## Task objective
Rewrite the listing lines starting at the line containing "Hong Kong's overall maritime strength remains" and ending at the line containing "Home Top Right", switching "genuine parts" to "original parts" and leaving everything else unchanged.

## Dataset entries
= Beginning of Section =

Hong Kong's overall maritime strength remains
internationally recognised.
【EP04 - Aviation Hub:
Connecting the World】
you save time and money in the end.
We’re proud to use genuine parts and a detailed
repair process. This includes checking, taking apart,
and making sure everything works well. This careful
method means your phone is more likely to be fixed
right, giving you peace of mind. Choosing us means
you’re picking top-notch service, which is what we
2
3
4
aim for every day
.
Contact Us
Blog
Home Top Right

= End of Section =
= Beginning of Section =

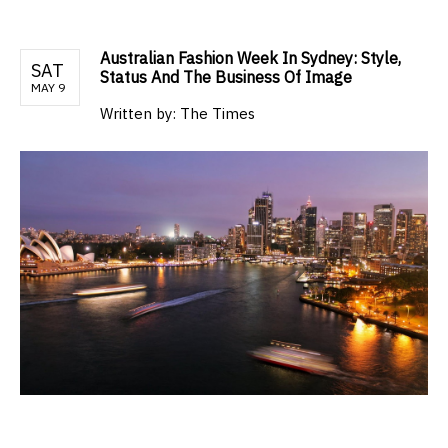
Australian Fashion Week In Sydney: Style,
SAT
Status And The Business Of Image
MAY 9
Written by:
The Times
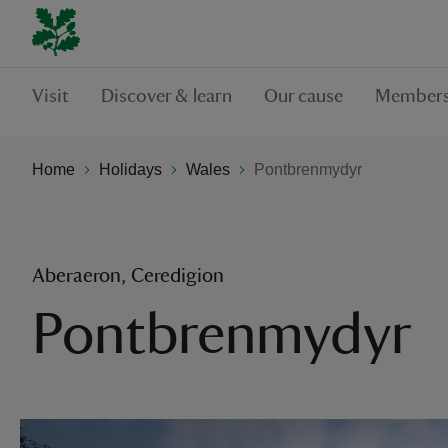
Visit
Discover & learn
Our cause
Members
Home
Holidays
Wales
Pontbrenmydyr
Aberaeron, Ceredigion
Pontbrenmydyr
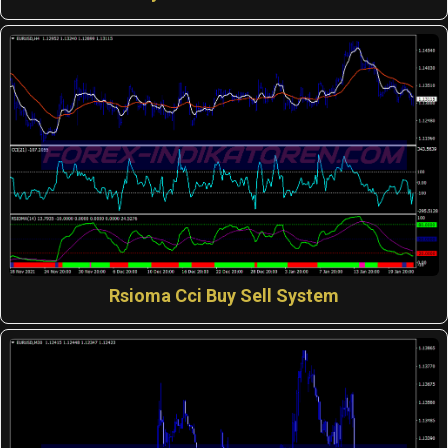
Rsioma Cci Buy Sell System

= End of Section =

## Worked solution
Hong Kong's overall maritime strength remains
internationally recognised.
【EP04 - Aviation Hub:
Connecting the World】
you save time and money in the end.
We’re proud to use original parts and a detailed
repair process. This includes checking, taking apart,
and making sure everything works well. This careful
method means your phone is more likely to be fixed
right, giving you peace of mind. Choosing us means
you’re picking top-notch service, which is what we
2
3
4
aim for every day
.
Contact Us
Blog
Home Top Right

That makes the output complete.